Place of Origin: Tibet

Date: Late 19th Century to Early 20th Century

L-Shaped Element’s Overall Length: 147mm

Square Element’s Overall Length: 40mm

Reference: 124

Status: Sold

Full Description:

These two highly unusual iron elements are from a Tibetan horse bridle.  The largest piece is a T-shaped plaque which would sit on the junction of the headstall straps.  It depicts a large dragon (a common theme in Tibetan ironwork) and a unicorn (Tib. bse ru).  The depiction of the unicorn in this application is highly unusual, and the pony-like stature of the animal suggests it is inspired by a typical Tibetan horse known as a Nangchen horse—a small breed native to the Kham region and thought to have been thoroughbred since the 9th century.  They became known to the western world as late as 1994 due to the exploration of French anthropologist Michel Peissel (1). Powerful and fast, they are said to contain no ancestry from any of the common sources of other Tibetan pony breeds, nor Mongolian, Arabian or Turkish horse blood (2).

The smaller square element was probably used at the end of one of the straps and depicts a bird with its head facing backwards. It is likely a heron, with a characteristic head-crest. 

The bifurcating scrolls which provide background decorations for both elements are used widely on Tibetan ironwork and provide a useful tool for dating.  The larger symmetrical scrolls we see here are indicative of 19th and 20th century production, although the overlapping that can be seen is a slightly earlier trait.  In addition to these findings, the unusual depictions of animals help us place the object’s date in the later centuries, when craftsmen began to break earlier boundaries. 

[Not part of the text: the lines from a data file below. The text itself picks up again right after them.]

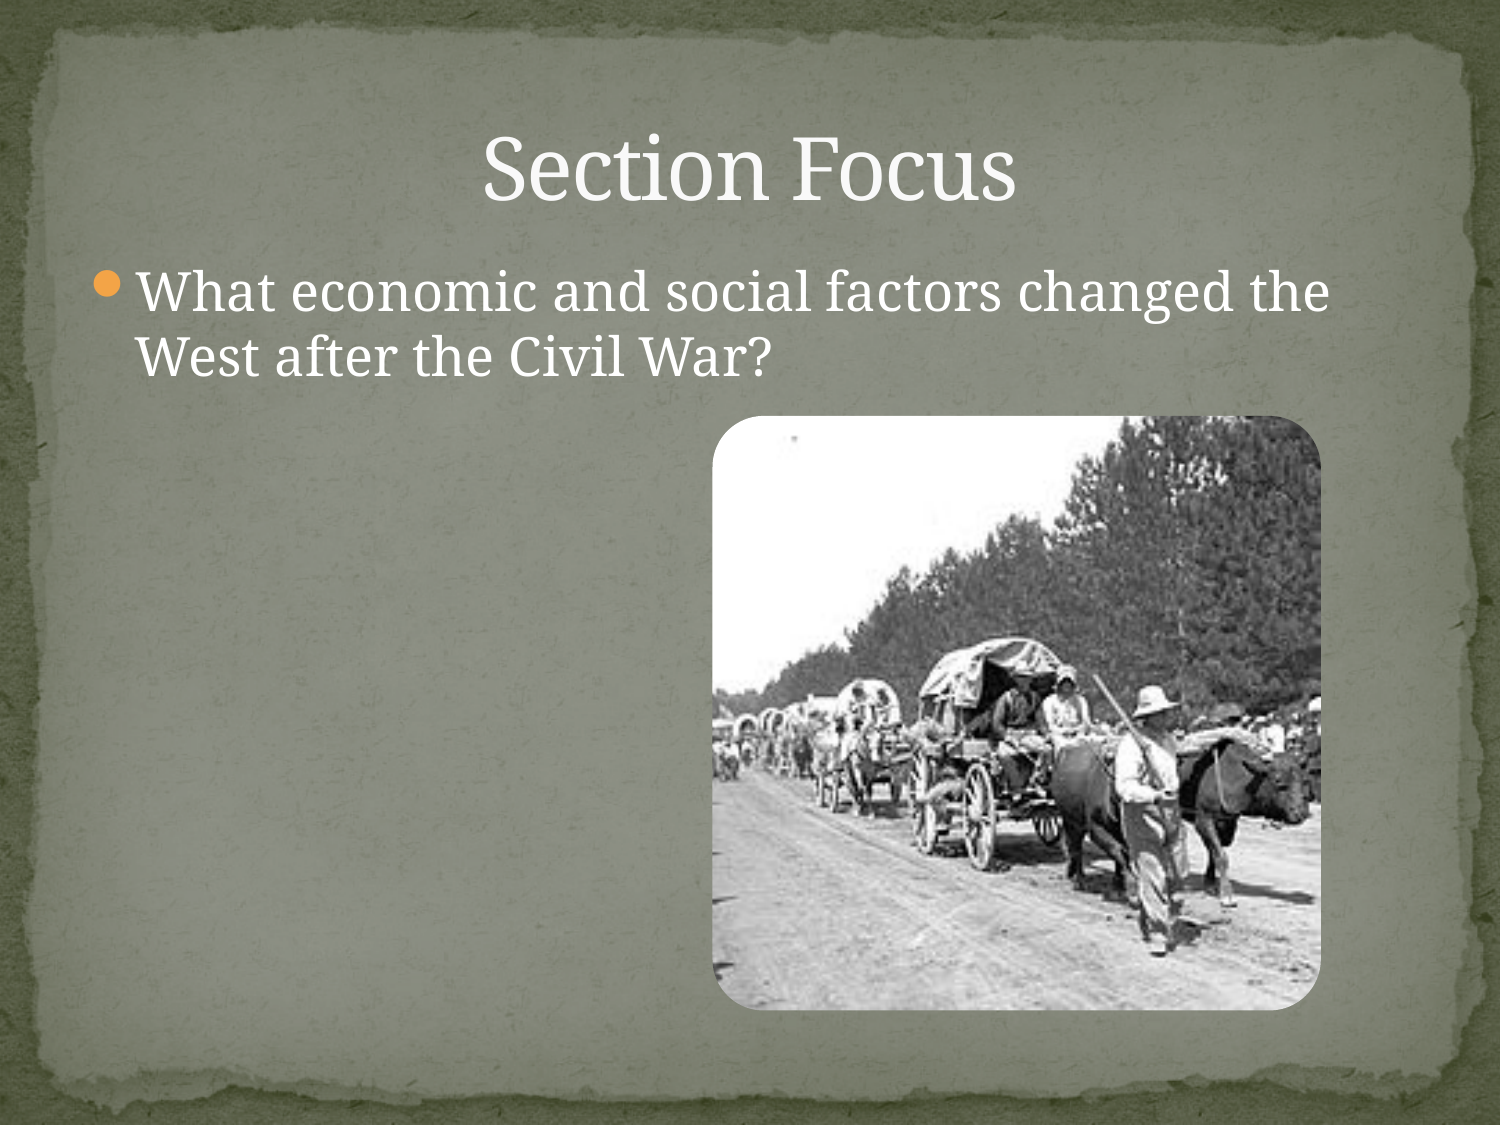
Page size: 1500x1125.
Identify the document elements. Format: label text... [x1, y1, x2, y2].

picture [712, 415, 1321, 1011]
title Section Focus [74, 24, 1425, 225]
list What economic and social factors changed the West after the Civil War? [75, 249, 1425, 1000]
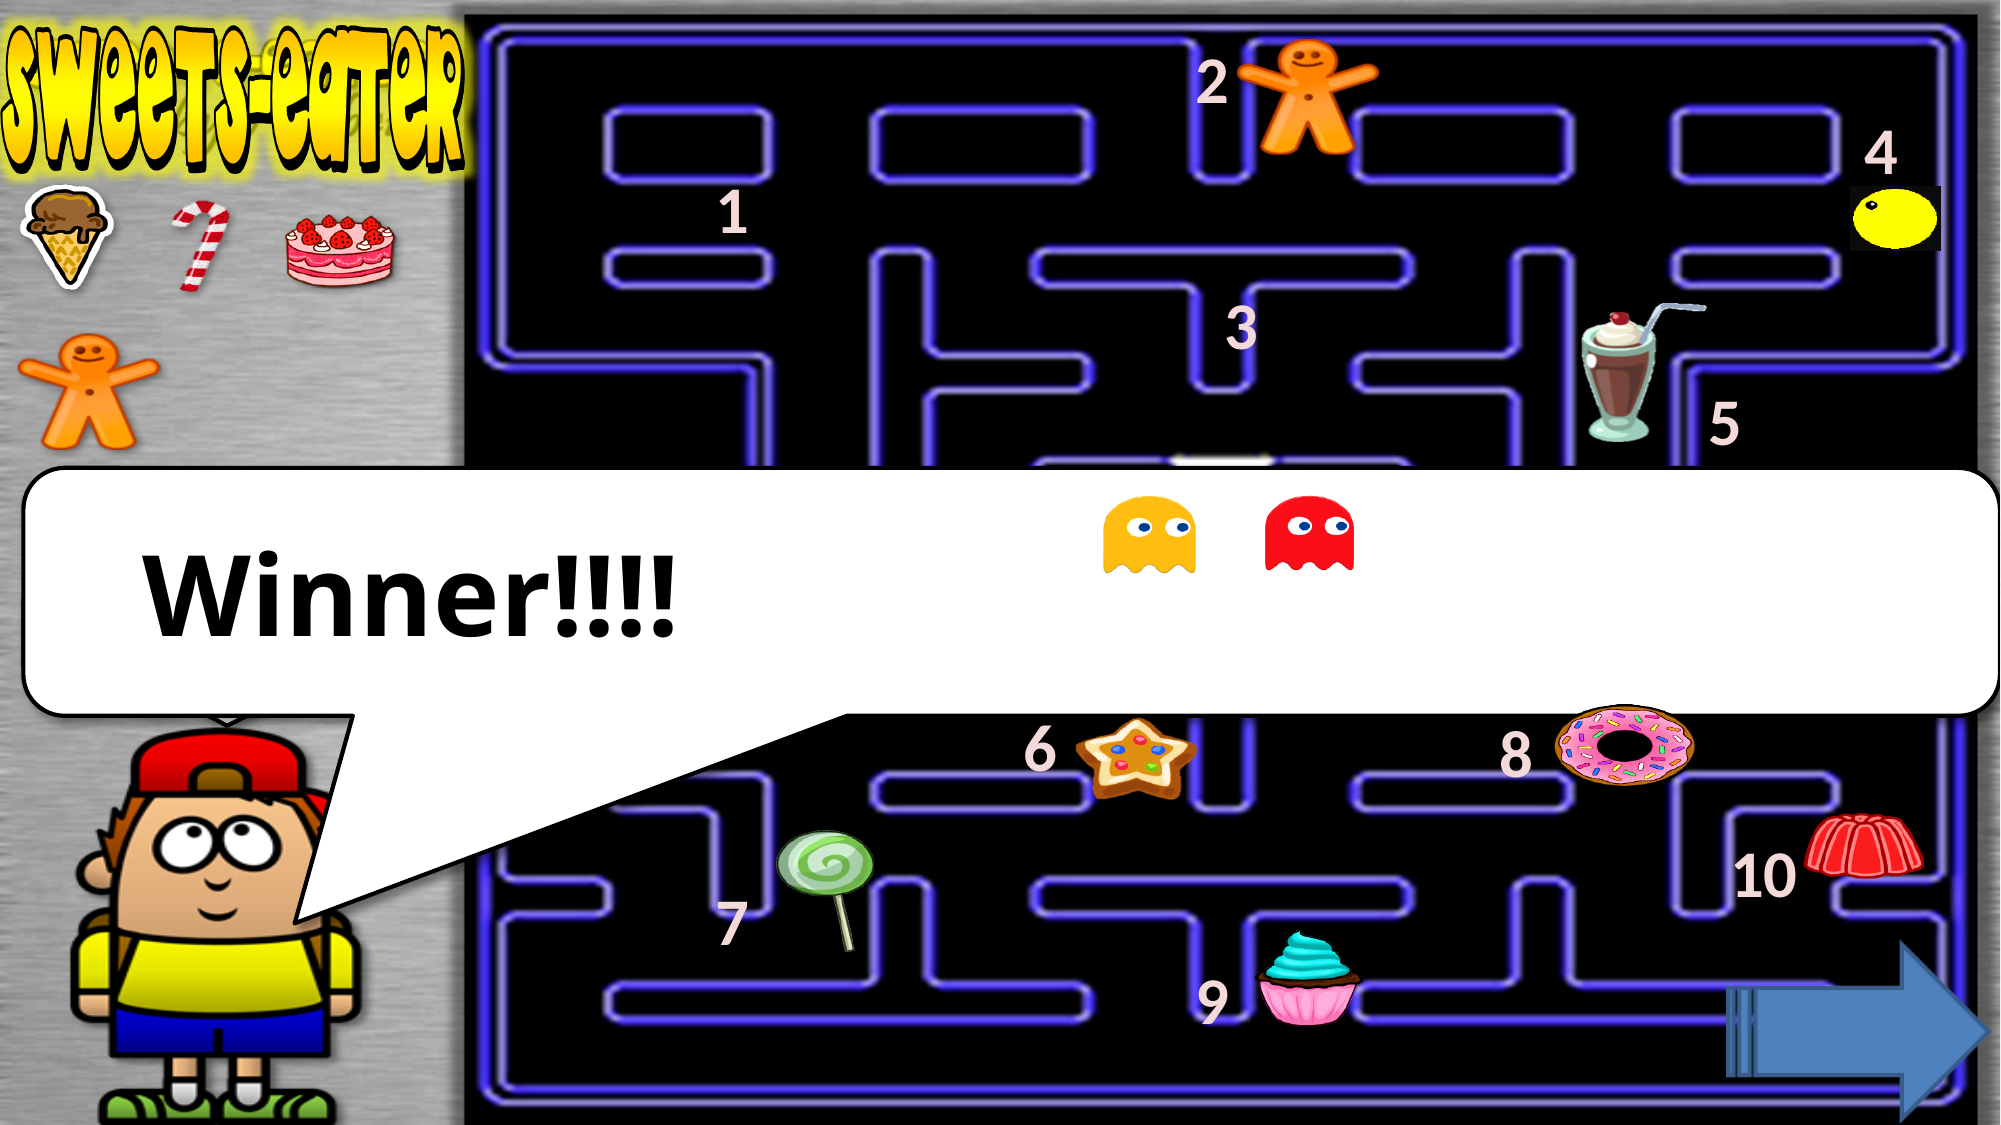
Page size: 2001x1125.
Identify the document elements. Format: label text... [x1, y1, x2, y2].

text_box 3 [1181, 275, 1302, 371]
text_box Winner!!!! [21, 465, 2000, 926]
text_box 8 [1456, 703, 1576, 799]
text_box 1 [672, 159, 792, 254]
text_box 7 [672, 871, 792, 967]
text_box 5 [1665, 371, 1786, 467]
text_box 2 [1152, 29, 1217, 125]
picture [0, 24, 465, 174]
picture [0, 0, 2001, 1125]
text_box 4 [1821, 100, 1941, 195]
text_box 9 [1152, 950, 1272, 1046]
text_box 10 [1696, 823, 1832, 919]
text_box 6 [980, 697, 1100, 793]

The traces of copper on the surface give us our final clue to dating the object, and they are an indication that the pieces were once gilded. La Rocca (3) explains that mercury gilding (also called fire gilding) is a technique used for applying gold to silver, bronze or copper alloys. However, La Rocca observes that it does not appear to have been used on Tibetan objects made of iron until the late 19th or early 20th century.  Mercury gilding is executed with a paste (amalgam) made from gold and mercury.  This is applied to a ground that has been coated with a thin layer of copper or copper sulphate.  The work is then fired, which drives off the mercury, and the fine layer of gold remaining is then burnished. The use of such plaques and elements can be seen on a bridle in the Metropolitan Museum which is also dated to the 19th or 20th century: acc.no.2003.230.1-.3a-e (4). 

These bridle elements are mounted on a contemporary Perspex stand.

(3) La Rocca, Warriors of the Himalayas: Rediscovering the Arms and Armour of Tibet, 2006, p.15, no.124.

(4) La Rocca, Warriors of the Himalayas: Rediscovering the Arms and Armour of Tibet, 2006, p.236, no.124.